Como é realizada a seleção dos temas das exposições?
Estávamos procurando materiais inusitados e soubemos que o designer carioca, Gil Laus, possuía uma coleção de rótulos de cachaça que, juntamente com os rótulos provenientes da Fundação Joaquim Nabuco, acabaram compondo a exposição. Com relação aos cartazes de bonde, a Sylvia havia feito um livro sobre a história da indústria gráfica brasileira e possuía fotos de uns cinco cartazes do Ateliê Mirga, criado em 1928 pelo polonês Miragalowski. Ele se tornou, na época, uma verdadeira escola para desenhistas, designers e publicitários. Começamos apaixonados pelos cartazes de bonde e acabamos apaixonados pelos rótulos de cachaça, que trazem uma coisa de brasilidade, de humor, de irreverência. São como fósseis vivos: carregam referências gráficas e visuais dos primórdios dessa indústria no Brasil, que teve uma forte influência da gráfica européia.
A tentativa de buscar as origens do design brasileiro tem o intuito de entender e definir o design realizado no país atualmente?
Eu, o Ricardo (Ohtake) e a Sylvia sempre tivemos muita curiosidade nesse ponto. Há dez anos, quando surgiu a ideia do projeto, um dos objetivos era saber se o design brasileiro tinha ou não uma identidade própria e, assim, tentar defini-la. A exposição não perdeu esse objetivo: o de buscar as origens para tentar entender o que somos. Aloísio Magalhães – um dos pioneiros do design no país – costumava lembrar que, quanto mais forçarmos uma pedra no elástico de um bodoque, maior seria a distância em que ela seria atirada. Fazendo uma analogia, quanto mais estudamos nossa história, mais conseguimos entender o que somos e mais podemos avançar. Eu acredito ter sido esse o mérito da exposição: mostrar para a moçada mais jovem de onde viemos, o que formou nosso jeito de pensar.
Qual a diferença entre o design brasileiro e o realizado no exterior?
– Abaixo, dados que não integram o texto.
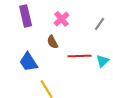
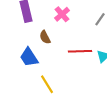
brown semicircle: (53, 42) -> (45, 37), moved

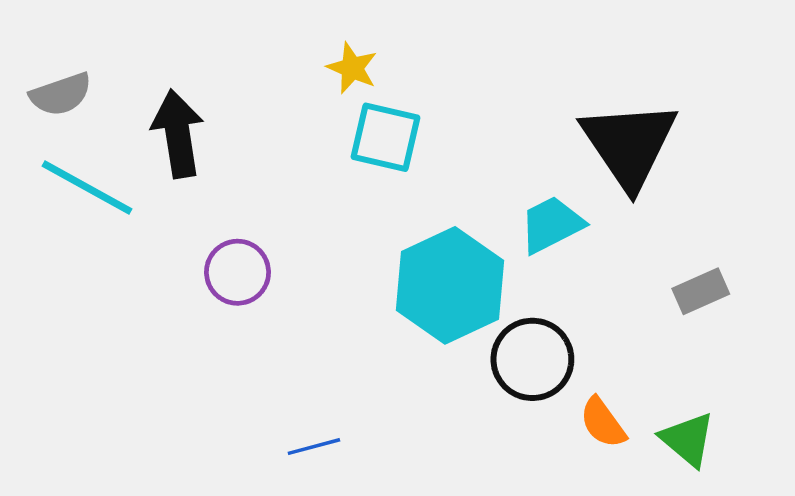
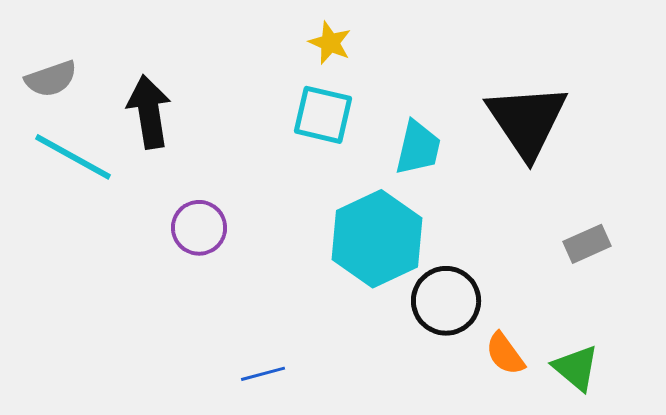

É difícil responder a essa pergunta, pois estamos imersos nesse meio e não temos o distanciamento necessário a uma análise. É complicado, também, porque o projeto de design que desenvolvemos responde a briefings – você tem que se comunicar com um público determinado e atingir algumas metas. Quem consegue dizer como é o nosso design é um estrangeiro, por exemplo, que o analisa e define. Quando entro em contato com designers do exterior, eles comentam que o design brasileiro é colorido e tem um certo humor. Outra dificuldade nessa definição parte da variedade de campos do design: há desde artistas gráficos que trabalham na área da cultura - com livros, cartazes e eventos culturais -, até quem cria rótulos de embalagens da indústria alimentícia e móveis.
Como foi a recepção da exposição no Instituto e como o projeto pôde contribuir para a discussão do design nacional?
A linha seguida pela curadoria do Instituto abrange a vida da Tomie Ohtake – desde quando ela começou a pintar, por volta dos anos 1950, até os dias atuais. No entanto, as exposições que realizamos não eram propriamente de arte e, portanto, o foco do Instituto. Houve repercussão e variedade de público. Muita gente foi ao Instituto pela primeira vez por curiosidade, saudosismo ou apenas porque gosta de cachaça. Enfim, não são pessoas que gostam de arte, mas foram atraídas pelos rótulos de pinga e cartazes de bonde, objetos que integram o cotidiano delas e foram deslocados para um outro ambiente de reflexão.